### PROBLEM TO SOLVE
Reproduce every one of the following records verbatim, line by line, without changing any character.

### THE DATA
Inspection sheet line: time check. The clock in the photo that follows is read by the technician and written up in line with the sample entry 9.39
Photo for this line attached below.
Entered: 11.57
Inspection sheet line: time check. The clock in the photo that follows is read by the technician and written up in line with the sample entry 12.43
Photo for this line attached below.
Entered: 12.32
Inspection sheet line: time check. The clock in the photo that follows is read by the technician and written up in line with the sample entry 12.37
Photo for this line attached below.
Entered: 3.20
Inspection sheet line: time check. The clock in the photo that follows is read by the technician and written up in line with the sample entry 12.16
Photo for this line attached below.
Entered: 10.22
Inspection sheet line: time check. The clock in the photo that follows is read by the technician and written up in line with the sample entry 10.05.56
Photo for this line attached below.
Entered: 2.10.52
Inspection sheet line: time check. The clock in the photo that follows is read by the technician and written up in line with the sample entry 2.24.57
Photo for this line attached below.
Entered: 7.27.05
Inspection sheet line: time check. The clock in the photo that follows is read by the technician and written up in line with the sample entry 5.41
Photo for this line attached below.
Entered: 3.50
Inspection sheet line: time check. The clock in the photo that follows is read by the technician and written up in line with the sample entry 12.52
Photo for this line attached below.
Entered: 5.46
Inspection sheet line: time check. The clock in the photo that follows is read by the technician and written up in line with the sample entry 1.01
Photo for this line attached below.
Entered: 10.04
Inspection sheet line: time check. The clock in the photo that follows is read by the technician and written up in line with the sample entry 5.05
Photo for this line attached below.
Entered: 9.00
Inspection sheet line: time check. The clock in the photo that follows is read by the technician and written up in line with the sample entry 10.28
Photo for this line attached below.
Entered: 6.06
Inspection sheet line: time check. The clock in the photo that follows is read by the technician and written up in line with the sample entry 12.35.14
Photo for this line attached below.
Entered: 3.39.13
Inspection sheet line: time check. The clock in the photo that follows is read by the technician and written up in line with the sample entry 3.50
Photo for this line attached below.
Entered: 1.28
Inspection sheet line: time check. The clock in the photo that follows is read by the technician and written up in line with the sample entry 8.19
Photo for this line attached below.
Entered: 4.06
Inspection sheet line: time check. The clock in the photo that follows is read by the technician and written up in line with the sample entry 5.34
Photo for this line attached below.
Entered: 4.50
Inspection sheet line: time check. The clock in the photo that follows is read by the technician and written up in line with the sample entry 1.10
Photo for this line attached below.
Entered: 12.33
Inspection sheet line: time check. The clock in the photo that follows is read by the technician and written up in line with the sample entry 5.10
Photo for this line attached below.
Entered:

### EXERCISE ANSWER
Inspection sheet line: time check. The clock in the photo that follows is read by the technician and written up in line with the sample entry 9.39
Photo for this line attached below.
Entered: 11.57
Inspection sheet line: time check. The clock in the photo that follows is read by the technician and written up in line with the sample entry 12.43
Photo for this line attached below.
Entered: 12.32
Inspection sheet line: time check. The clock in the photo that follows is read by the technician and written up in line with the sample entry 12.37
Photo for this line attached below.
Entered: 3.20
Inspection sheet line: time check. The clock in the photo that follows is read by the technician and written up in line with the sample entry 12.16
Photo for this line attached below.
Entered: 10.22
Inspection sheet line: time check. The clock in the photo that follows is read by the technician and written up in line with the sample entry 10.05.56
Photo for this line attached below.
Entered: 2.10.52
Inspection sheet line: time check. The clock in the photo that follows is read by the technician and written up in line with the sample entry 2.24.57
Photo for this line attached below.
Entered: 7.27.05
Inspection sheet line: time check. The clock in the photo that follows is read by the technician and written up in line with the sample entry 5.41
Photo for this line attached below.
Entered: 3.50
Inspection sheet line: time check. The clock in the photo that follows is read by the technician and written up in line with the sample entry 12.52
Photo for this line attached below.
Entered: 5.46
Inspection sheet line: time check. The clock in the photo that follows is read by the technician and written up in line with the sample entry 1.01
Photo for this line attached below.
Entered: 10.04
Inspection sheet line: time check. The clock in the photo that follows is read by the technician and written up in line with the sample entry 5.05
Photo for this line attached below.
Entered: 9.00
Inspection sheet line: time check. The clock in the photo that follows is read by the technician and written up in line with the sample entry 10.28
Photo for this line attached below.
Entered: 6.06
Inspection sheet line: time check. The clock in the photo that follows is read by the technician and written up in line with the sample entry 12.35.14
Photo for this line attached below.
Entered: 3.39.13
Inspection sheet line: time check. The clock in the photo that follows is read by the technician and written up in line with the sample entry 3.50
Photo for this line attached below.
Entered: 1.28
Inspection sheet line: time check. The clock in the photo that follows is read by the technician and written up in line with the sample entry 8.19
Photo for this line attached below.
Entered: 4.06
Inspection sheet line: time check. The clock in the photo that follows is read by the technician and written up in line with the sample entry 5.34
Photo for this line attached below.
Entered: 4.50
Inspection sheet line: time check. The clock in the photo that follows is read by the technician and written up in line with the sample entry 1.10
Photo for this line attached below.
Entered: 12.33
Inspection sheet line: time check. The clock in the photo that follows is read by the technician and written up in line with the sample entry 5.10
Photo for this line attached below.
Entered:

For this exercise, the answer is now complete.